EXTRAIT
┄┄┄┄┄┄
On ne prévoit jamais à l’avance qu’un personnage sera gérable. Saison 6 j’en ai créé un bien sévère, et il m’a donné du fil à retordre, mais après c’était bien. Saison 9 j’en ai créé un autre encore plus difficile, et je peux dire que quand le personnage émerge, tu te sens mal. Parce qu’en fait ce qui apparaît, ce ne sont pas des vilains mages noirs, somme toute très misérables à leur façon, ce sont des anges. Ils n’expérimentent pas vraiment la misère du samsara, ils sont même très fiers de leur merde, ni la maladie ni la vieillesse ne leur pend au nez, ils sont assez puissants pour maîtriser leurs ennemis, donc au fond tout va bien (Morgoth au départ est un excellent candidat). Une fois transmutés, ils sont évidemment plus intéressants que les gentils, car ils ont plus d’intensité : « Garchen Rinpoche on the meaning of Wrathful Deities The transformation that occurs when the afflictive emotions are subdued with the sharp discriminating awareness is the arising of the wrathful deities. The actual nature of the afflictive emotions is primordial wisdom, thus the five poisons are the five wisdoms. Through the power of awareness the afflictive emotions collapse, and this collapsing reveals their true nature, primordial wisdom. This collapsing or transformation is the wrathful deity. ».
Cela nécessite d’expérimenter avec la plus grande intensité possible ces émotions négatives, tout en ayant le canal central ouvert. C’est là qu’Alan Moore s’est pris les pieds dans le tapis. Pendant qu’il contemplait l’abîme, il n’était pas « uni à Jésus », comme diraient les saints. Ca ne veut pas dire forcément penser à Jésus en tant que tel, mais si tu aimes ton personnage d’un amour passionné (il faut parvenir à ce degré d’intensité), alors tu peux expérimenter ses sentiments passionnés de haine et de colère, et tout se transmute par la vertu de l’amour que tu ressens pour lui.
┄┄┄┄┄┄
Extractions de texte par page
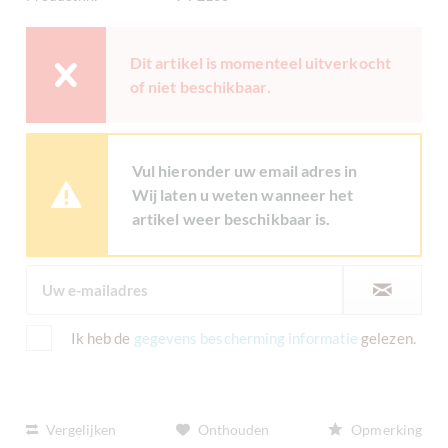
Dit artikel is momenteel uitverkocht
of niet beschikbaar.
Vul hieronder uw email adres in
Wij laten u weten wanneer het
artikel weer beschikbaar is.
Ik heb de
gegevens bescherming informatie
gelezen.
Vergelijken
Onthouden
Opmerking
┄┄┄┄┄┄
CONSIGNES À SUIVRE
A. Reproduisez l'extrait à l'identique, depuis « Cela nécessite d’expérimenter » jusqu'à « ressens pour lui. » inclus.
B. D'après l'extrait, au cours de quelle saison a été créé le personnage encore plus difficile ?
C. Ces affirmations concordent-elles avec l'extrait ? Pour chacune, répondez par oui ou par non en citant les mots de l'extrait qui tranchent.
(i) Le personnage créé en saison 6 n'a posé aucune difficulté.
(ii) Ce qui apparaît, ce ne sont pas des mages noirs mais des anges.
(iii) Alan Moore était « uni à Jésus » pendant qu'il contemplait l'abîme.
Appuyez-vous uniquement sur l'extrait.

CORRIGÉ DES EXERCICES
A.
Cela nécessite d’expérimenter avec la plus grande intensité possible ces émotions négatives, tout en ayant le canal central ouvert. C’est là qu’Alan Moore s’est pris les pieds dans le tapis. Pendant qu’il contemplait l’abîme, il n’était pas « uni à Jésus », comme diraient les saints. Ca ne veut pas dire forcément penser à Jésus en tant que tel, mais si tu aimes ton personnage d’un amour passionné (il faut parvenir à ce degré d’intensité), alors tu peux expérimenter ses sentiments passionnés de haine et de colère, et tout se transmute par la vertu de l’amour que tu ressens pour lui.

B. Au cours de la saison 9.

C.
(i) Non : « il m’a donné du fil à retordre ».
(ii) Oui : « ce qui apparaît, ce ne sont pas des vilains mages noirs, somme toute très misérables à leur façon, ce sont des anges ».
(iii) Non : « Pendant qu’il contemplait l’abîme, il n’était pas « uni à Jésus » ».